» **Images with keypoint coordinates**
------------

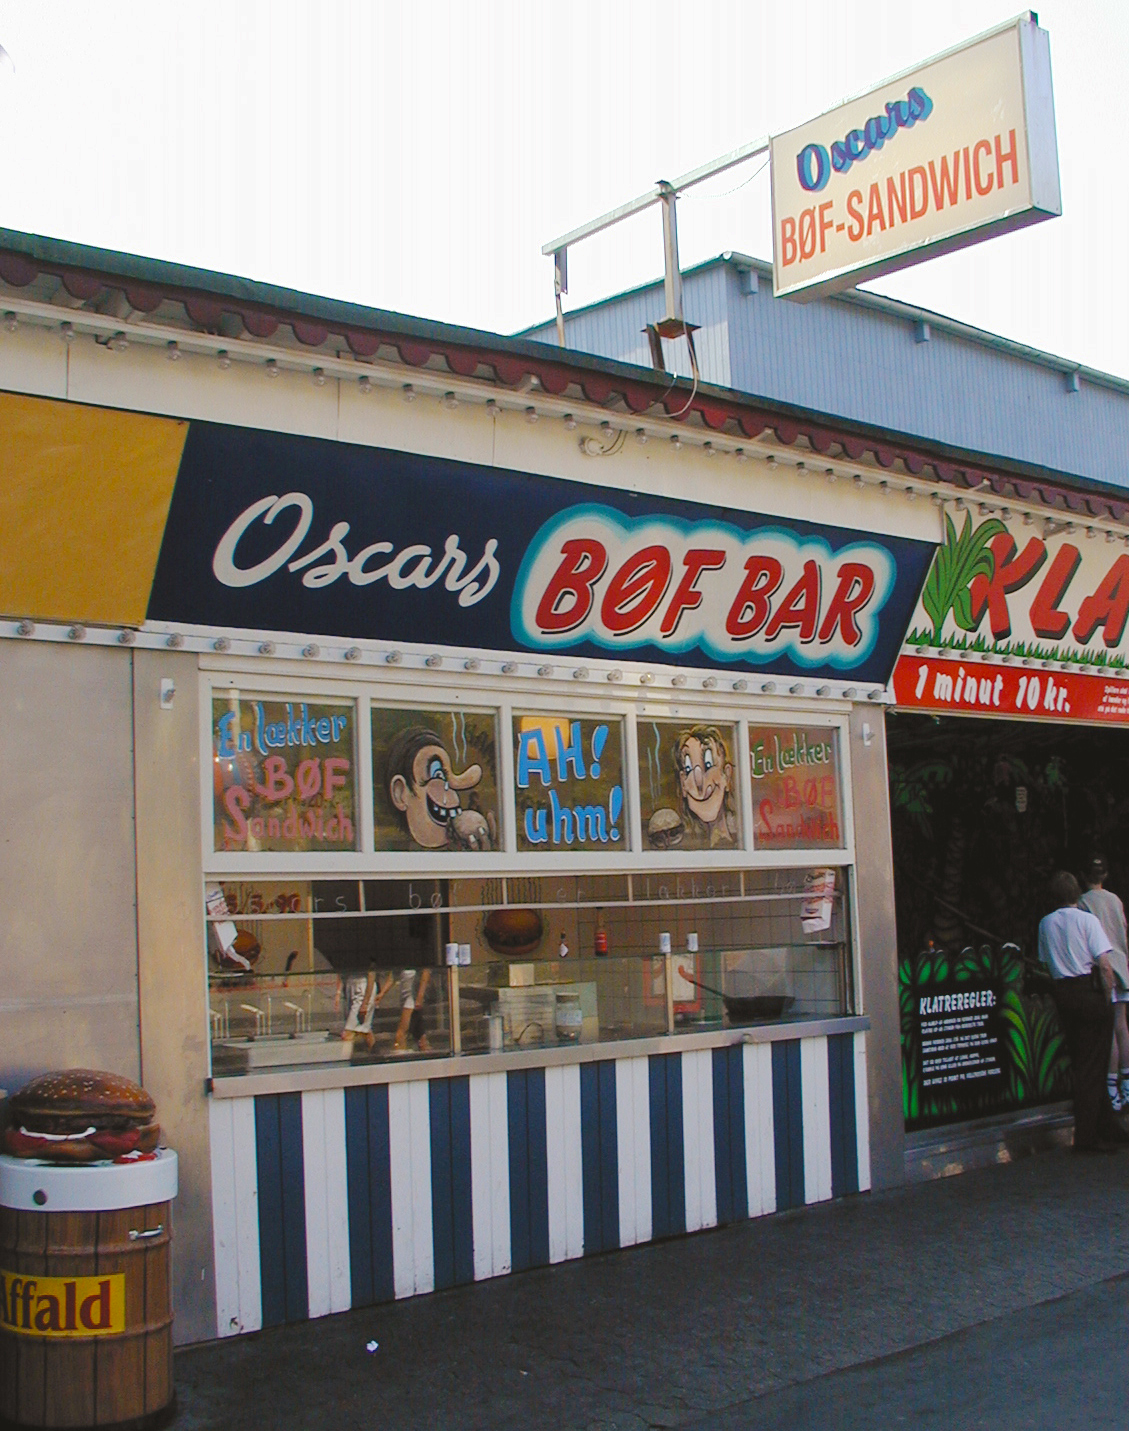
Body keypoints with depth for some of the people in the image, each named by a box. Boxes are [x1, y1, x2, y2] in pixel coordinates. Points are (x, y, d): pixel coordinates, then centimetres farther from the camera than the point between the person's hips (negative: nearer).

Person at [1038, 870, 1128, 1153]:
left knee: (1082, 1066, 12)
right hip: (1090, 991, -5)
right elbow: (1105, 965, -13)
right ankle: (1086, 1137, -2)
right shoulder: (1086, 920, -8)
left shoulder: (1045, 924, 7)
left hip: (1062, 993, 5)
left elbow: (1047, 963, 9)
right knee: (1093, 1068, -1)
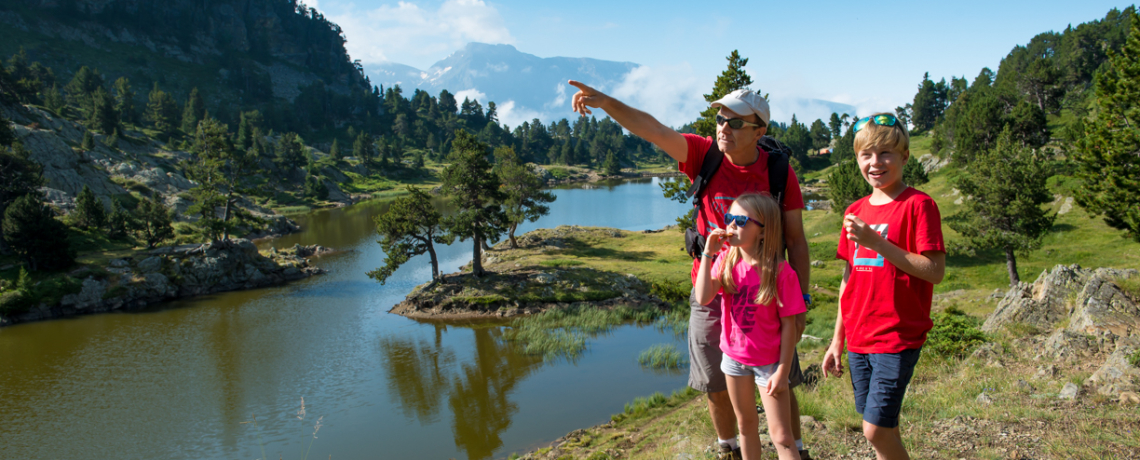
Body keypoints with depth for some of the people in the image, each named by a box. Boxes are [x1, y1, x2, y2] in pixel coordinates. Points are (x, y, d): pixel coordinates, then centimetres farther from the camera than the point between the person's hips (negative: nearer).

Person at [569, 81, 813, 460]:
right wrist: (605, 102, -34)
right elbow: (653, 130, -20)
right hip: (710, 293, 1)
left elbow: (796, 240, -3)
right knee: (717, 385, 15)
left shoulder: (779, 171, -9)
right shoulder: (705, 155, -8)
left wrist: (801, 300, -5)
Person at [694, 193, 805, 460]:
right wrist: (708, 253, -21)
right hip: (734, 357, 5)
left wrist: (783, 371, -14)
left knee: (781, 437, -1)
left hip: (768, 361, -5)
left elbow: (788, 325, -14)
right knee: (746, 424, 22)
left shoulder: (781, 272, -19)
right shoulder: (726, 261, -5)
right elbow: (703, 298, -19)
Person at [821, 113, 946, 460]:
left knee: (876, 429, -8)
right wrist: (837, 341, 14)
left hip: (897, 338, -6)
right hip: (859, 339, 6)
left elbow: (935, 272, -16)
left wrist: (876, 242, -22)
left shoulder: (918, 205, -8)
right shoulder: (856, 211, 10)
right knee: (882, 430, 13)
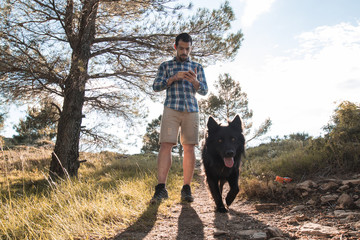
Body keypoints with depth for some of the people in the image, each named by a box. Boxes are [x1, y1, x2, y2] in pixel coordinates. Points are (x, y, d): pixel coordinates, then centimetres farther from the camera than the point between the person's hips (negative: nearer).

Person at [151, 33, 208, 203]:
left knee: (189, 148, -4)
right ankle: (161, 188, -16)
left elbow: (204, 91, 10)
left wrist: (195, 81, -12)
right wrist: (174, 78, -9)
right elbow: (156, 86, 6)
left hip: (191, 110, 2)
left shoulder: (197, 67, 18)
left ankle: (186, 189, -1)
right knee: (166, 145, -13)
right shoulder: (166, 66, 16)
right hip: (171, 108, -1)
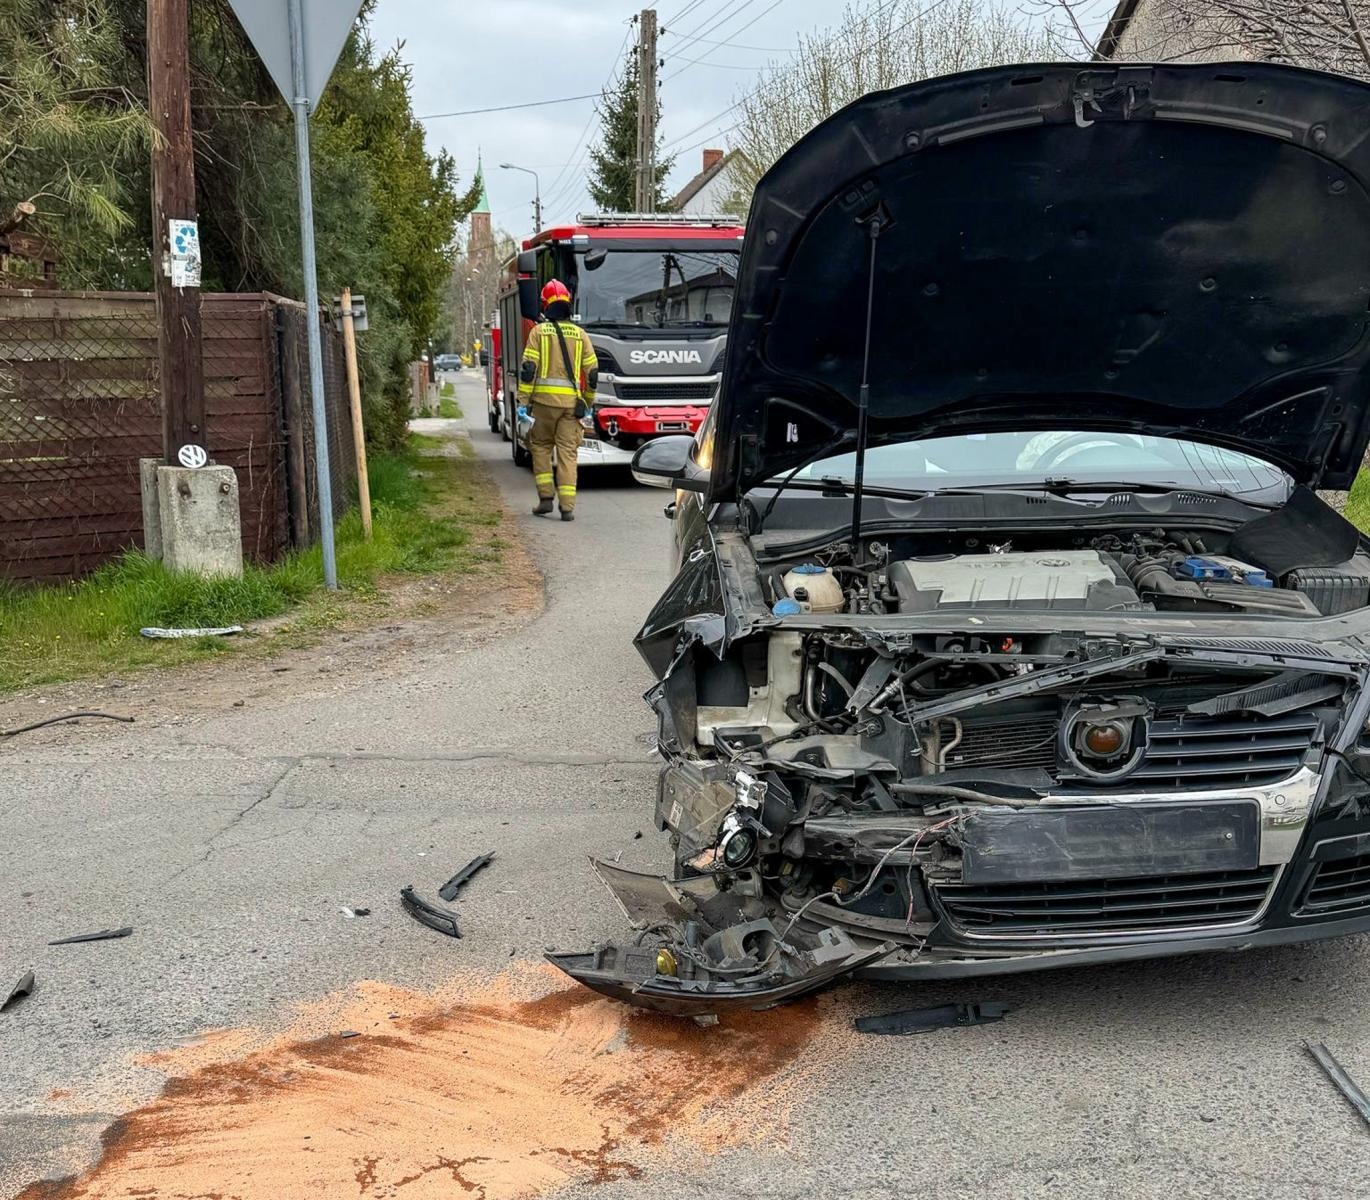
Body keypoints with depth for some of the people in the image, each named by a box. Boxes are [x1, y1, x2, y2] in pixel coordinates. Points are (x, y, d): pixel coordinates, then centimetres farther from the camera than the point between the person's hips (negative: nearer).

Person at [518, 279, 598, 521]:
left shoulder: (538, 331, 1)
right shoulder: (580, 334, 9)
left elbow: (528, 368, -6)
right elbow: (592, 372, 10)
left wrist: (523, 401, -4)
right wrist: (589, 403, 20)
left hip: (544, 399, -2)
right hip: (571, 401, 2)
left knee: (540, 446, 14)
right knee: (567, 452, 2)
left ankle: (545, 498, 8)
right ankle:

------------

Write out the entries above verbatim; the pictures do not belong in your copy.

» **Exercise output**
Body keypoints with depth for some of the people in the image, each named by a box. Boxes are [x1, y1, x2, y2] in pixel coordinates. Points are (x, y, d): pixel coordinates, then centimetres farther from the camera than the point between the person's hips (negative: nearer).

Person at [1038, 870, 1128, 1153]:
left knee: (1082, 1066, 12)
right hip: (1090, 991, -5)
right elbow: (1105, 965, -13)
right ankle: (1086, 1137, -2)
right shoulder: (1086, 920, -8)
left shoulder: (1045, 924, 7)
left hip: (1062, 993, 5)
left elbow: (1047, 963, 9)
right knee: (1093, 1068, -1)
Body keypoints with depth for some of the people in the image, each named by a box. Boxes are [x1, y1, x2, y2] in pixel coordinates. Points are (x, y, d): pixel coordinates, then centimetres farther from the camera than the point between the person's hips (negative: nearer).

Person at [569, 81, 813, 460]:
right wrist: (605, 102, -34)
right elbow: (653, 130, -20)
right hip: (710, 293, 1)
left elbow: (796, 240, -3)
right knee: (717, 385, 15)
left shoulder: (779, 171, -9)
right shoulder: (705, 155, -8)
left wrist: (801, 300, -5)
Person at [694, 193, 805, 460]:
right wrist: (708, 253, -21)
right hip: (734, 357, 5)
left wrist: (783, 371, -14)
left knee: (781, 437, -1)
left hip: (768, 361, -5)
left elbow: (788, 325, -14)
right knee: (746, 424, 22)
left shoulder: (781, 272, -19)
right shoulder: (726, 261, -5)
right elbow: (703, 298, -19)
Person at [821, 113, 946, 460]:
left knee: (876, 429, -8)
right wrist: (837, 341, 14)
left hip: (897, 338, -6)
right hip: (859, 339, 6)
left elbow: (935, 272, -16)
left wrist: (876, 242, -22)
left shoulder: (918, 205, -8)
right shoulder: (856, 211, 10)
right knee: (882, 430, 13)
Body keypoints with depth for some of the people in the image, each named by a box. Boxes are [x1, y1, x2, y2] in pixel coordinates. Points are (x, y, d): pixel coordinates, then centimetres farther from the camera than the point between the person's hips (negative: nearer).

Person at [151, 33, 208, 203]:
left knee: (189, 148, -4)
right ankle: (161, 188, -16)
left elbow: (204, 91, 10)
left wrist: (195, 81, -12)
right wrist: (174, 78, -9)
right elbow: (156, 86, 6)
left hip: (191, 110, 2)
left shoulder: (197, 67, 18)
left ankle: (186, 189, -1)
right knee: (166, 145, -13)
right shoulder: (166, 66, 16)
right hip: (171, 108, -1)
Body keypoints with depth for some of the people in the image, each named by a box. Boxes are [x1, y1, x2, y2] in pixel coordinates. Points are (x, y, d): pixel coordinates, then centimetres farther from the camera than the point between the person's hips (negative: nearer).

Person at [518, 279, 598, 521]:
left shoulder: (538, 331, 1)
right shoulder: (580, 334, 9)
left elbow: (528, 368, -6)
right elbow: (592, 372, 10)
left wrist: (523, 401, -4)
right wrist: (589, 403, 20)
left hip: (544, 399, -2)
right hip: (571, 401, 2)
left knee: (540, 446, 14)
right knee: (567, 452, 2)
left ankle: (545, 498, 8)
right ankle:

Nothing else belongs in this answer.